The section from Mahoney Court to Howarth Street is in 17th place, while Queen Street from Colac Secondary College to Pound Road is the top priority for footpaths.
Sacred Heart school board secretary Gerard Barrow said the whole stretch of Hart Street deserved equal billing with Queen Street.
“Works from Deans Court to Mahoney Court will be good for school pick-ups but it’s not enough to improve safety for children walking to school,” Mr Barrow said.
“This is the only primary school in Colac where there’s significant numbers of children who walk in wet and muddy conditions in the winter,” Mr Barrow told the Colac Herald.
The council would charge residents to build the footpaths.
Mr Barrow asked the council’s infrastructure general manager Neil Allen at Wednesday’s council meeting to explain how the council set the priorities.

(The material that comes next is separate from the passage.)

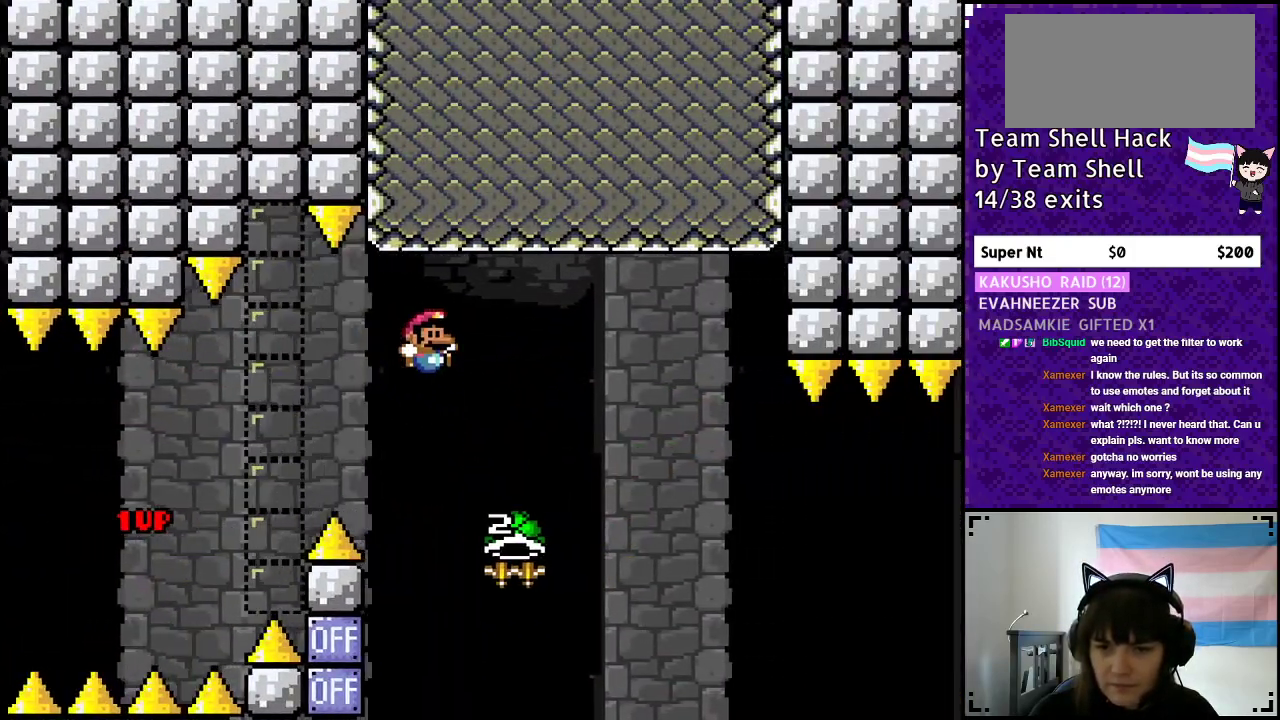
{"buttons": ["B", "Y", "DPAD_RIGHT"], "events": [[200, "DPAD_LEFT", "down"], [200, "DPAD_RIGHT", "up"], [250, "Y", "up"], [400, "DPAD_LEFT", "up"], [400, "DPAD_UP", "down"], [400, "Y", "down"], [450, "DPAD_RIGHT", "down"], [450, "DPAD_UP", "up"]]}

Mr Allen said the council looked at Colac’s “existing population bases”.
“We also looked at the relationship between the various services and schools in particular and that is a key requirement in determining what the strategic level of a footpath is,” he said.
“You can’t estimate something that hasn’t happened – what the council was looking at was long-term development, trying to extrapolate usage in the future.”
Trinity principal Tim O’Farrell said the precinct had more than 1000 students.
“They’re leaving at similar times, some on school buses, some on bikes, some being picked up and some on foot,” he said.
“So more footpaths would provide a greater level of safety.
“In an ideal world, we’d have both Queen Street and Hart Street with footpaths.”